What the task asks ▸ All lines from the one containing "immunohistochemistry image of" down to the one containing "high-resolution photomicrograph shows", both ends included, are to be given again exactly; omit the rest of the listing below.

Given data ▸
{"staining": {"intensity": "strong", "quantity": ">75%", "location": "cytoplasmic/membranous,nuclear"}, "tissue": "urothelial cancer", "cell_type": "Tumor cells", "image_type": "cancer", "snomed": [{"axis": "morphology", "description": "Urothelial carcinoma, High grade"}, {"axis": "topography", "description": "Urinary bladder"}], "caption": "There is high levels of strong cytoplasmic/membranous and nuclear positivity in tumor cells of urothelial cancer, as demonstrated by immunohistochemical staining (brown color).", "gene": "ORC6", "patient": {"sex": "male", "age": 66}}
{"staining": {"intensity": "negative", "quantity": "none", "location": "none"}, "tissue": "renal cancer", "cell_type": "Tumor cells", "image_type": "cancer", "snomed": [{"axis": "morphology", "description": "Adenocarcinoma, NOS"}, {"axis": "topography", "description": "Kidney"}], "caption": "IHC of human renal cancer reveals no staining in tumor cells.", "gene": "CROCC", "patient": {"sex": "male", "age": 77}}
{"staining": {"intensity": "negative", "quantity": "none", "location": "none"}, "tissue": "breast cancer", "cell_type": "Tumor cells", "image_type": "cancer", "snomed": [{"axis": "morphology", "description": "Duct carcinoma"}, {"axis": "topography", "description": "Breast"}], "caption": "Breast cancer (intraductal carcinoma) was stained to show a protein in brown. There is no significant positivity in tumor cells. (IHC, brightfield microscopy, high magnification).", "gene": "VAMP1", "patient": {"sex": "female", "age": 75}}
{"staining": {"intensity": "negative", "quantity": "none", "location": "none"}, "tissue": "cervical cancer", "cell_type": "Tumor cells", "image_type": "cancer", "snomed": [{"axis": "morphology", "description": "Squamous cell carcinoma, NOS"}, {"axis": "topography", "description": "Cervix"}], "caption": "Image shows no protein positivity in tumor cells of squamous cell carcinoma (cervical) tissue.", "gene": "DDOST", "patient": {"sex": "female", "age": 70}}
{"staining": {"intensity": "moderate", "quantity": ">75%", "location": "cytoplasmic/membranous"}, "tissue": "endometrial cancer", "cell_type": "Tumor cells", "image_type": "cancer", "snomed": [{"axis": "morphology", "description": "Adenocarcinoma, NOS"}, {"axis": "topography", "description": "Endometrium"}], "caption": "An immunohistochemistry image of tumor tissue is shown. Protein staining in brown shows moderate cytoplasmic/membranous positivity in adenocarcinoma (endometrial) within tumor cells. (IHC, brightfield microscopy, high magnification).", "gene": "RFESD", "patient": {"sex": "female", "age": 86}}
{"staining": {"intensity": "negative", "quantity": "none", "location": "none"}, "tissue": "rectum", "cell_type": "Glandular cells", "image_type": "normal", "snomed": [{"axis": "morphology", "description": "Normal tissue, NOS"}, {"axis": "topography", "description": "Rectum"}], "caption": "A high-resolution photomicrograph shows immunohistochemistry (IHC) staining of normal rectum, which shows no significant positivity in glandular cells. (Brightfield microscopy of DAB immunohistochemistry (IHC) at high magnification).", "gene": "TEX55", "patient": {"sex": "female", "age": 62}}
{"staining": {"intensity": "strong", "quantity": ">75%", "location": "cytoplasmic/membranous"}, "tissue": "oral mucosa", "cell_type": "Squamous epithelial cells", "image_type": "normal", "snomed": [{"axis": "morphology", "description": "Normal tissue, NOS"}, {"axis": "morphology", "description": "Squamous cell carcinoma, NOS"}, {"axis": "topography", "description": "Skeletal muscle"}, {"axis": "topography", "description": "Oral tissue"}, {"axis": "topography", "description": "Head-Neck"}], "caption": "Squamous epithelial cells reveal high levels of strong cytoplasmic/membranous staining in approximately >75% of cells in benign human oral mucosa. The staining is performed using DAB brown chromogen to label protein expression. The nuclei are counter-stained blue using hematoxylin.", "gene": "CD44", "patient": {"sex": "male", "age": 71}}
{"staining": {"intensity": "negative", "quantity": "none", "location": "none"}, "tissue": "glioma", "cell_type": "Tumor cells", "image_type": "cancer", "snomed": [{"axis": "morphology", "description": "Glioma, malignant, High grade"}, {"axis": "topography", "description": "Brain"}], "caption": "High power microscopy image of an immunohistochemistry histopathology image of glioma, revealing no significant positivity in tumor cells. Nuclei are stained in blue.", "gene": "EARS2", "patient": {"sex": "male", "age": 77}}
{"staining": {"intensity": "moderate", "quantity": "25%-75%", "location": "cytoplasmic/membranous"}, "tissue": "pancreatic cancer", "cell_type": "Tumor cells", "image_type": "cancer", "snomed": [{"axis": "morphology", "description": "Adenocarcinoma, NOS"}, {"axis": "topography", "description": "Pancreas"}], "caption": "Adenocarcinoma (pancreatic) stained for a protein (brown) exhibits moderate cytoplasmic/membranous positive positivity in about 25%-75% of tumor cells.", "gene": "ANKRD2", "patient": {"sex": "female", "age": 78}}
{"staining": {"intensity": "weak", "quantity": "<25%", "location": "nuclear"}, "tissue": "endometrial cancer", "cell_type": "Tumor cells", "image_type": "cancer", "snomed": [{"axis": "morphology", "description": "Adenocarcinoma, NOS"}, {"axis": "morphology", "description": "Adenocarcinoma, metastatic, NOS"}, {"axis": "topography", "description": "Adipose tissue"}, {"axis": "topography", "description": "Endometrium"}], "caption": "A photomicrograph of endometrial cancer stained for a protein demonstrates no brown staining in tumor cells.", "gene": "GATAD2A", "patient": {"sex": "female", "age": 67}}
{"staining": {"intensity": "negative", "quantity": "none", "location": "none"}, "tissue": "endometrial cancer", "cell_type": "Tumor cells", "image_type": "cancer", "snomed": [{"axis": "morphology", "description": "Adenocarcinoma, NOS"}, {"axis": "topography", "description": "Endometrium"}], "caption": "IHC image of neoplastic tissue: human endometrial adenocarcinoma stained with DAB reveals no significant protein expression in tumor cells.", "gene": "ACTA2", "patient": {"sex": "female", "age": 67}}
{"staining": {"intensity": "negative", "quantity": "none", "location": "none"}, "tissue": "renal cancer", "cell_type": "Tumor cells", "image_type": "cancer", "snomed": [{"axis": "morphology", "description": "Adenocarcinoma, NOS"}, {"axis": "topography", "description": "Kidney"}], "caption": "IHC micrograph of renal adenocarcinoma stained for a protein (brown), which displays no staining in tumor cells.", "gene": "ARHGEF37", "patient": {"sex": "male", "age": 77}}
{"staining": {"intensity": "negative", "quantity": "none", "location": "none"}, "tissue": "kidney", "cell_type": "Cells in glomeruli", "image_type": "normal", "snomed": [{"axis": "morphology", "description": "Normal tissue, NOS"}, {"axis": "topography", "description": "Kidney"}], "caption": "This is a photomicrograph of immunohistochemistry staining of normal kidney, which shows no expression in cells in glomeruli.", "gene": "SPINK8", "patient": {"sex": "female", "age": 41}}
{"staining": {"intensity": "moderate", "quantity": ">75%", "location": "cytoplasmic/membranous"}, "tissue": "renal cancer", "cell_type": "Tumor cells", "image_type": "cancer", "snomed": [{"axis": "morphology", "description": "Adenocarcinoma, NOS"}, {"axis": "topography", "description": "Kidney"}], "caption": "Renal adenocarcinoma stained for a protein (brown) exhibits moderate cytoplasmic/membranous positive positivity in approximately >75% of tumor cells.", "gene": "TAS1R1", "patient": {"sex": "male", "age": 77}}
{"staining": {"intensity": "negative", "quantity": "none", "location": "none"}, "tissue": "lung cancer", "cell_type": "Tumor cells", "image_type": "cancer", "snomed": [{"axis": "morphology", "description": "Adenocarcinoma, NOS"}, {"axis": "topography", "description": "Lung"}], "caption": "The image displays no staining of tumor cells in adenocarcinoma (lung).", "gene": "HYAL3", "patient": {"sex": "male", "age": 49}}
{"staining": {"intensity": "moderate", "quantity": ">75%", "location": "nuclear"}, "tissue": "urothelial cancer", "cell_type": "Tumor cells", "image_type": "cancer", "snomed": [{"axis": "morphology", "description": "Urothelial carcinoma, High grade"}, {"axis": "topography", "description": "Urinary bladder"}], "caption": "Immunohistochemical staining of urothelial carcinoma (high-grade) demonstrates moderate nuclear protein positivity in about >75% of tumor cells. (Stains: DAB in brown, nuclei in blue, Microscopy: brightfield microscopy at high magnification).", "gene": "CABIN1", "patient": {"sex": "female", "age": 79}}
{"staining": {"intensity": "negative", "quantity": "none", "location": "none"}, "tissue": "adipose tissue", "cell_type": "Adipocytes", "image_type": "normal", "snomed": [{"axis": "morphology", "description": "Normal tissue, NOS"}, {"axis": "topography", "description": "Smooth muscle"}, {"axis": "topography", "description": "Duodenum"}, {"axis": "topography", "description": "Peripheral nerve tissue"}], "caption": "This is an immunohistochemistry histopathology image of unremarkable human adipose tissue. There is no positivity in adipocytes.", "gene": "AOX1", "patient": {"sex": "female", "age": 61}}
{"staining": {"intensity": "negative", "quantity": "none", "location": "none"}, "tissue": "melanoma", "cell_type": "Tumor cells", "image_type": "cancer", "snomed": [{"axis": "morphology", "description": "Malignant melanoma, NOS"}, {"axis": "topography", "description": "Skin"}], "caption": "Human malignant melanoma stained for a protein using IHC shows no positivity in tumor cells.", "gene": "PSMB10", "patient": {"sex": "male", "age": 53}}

Response to this task ▸
{"staining": {"intensity": "moderate", "quantity": ">75%", "location": "cytoplasmic/membranous"}, "tissue": "endometrial cancer", "cell_type": "Tumor cells", "image_type": "cancer", "snomed": [{"axis": "morphology", "description": "Adenocarcinoma, NOS"}, {"axis": "topography", "description": "Endometrium"}], "caption": "An immunohistochemistry image of tumor tissue is shown. Protein staining in brown shows moderate cytoplasmic/membranous positivity in adenocarcinoma (endometrial) within tumor cells. (IHC, brightfield microscopy, high magnification).", "gene": "RFESD", "patient": {"sex": "female", "age": 86}}
{"staining": {"intensity": "negative", "quantity": "none", "location": "none"}, "tissue": "rectum", "cell_type": "Glandular cells", "image_type": "normal", "snomed": [{"axis": "morphology", "description": "Normal tissue, NOS"}, {"axis": "topography", "description": "Rectum"}], "caption": "A high-resolution photomicrograph shows immunohistochemistry (IHC) staining of normal rectum, which shows no significant positivity in glandular cells. (Brightfield microscopy of DAB immunohistochemistry (IHC) at high magnification).", "gene": "TEX55", "patient": {"sex": "female", "age": 62}}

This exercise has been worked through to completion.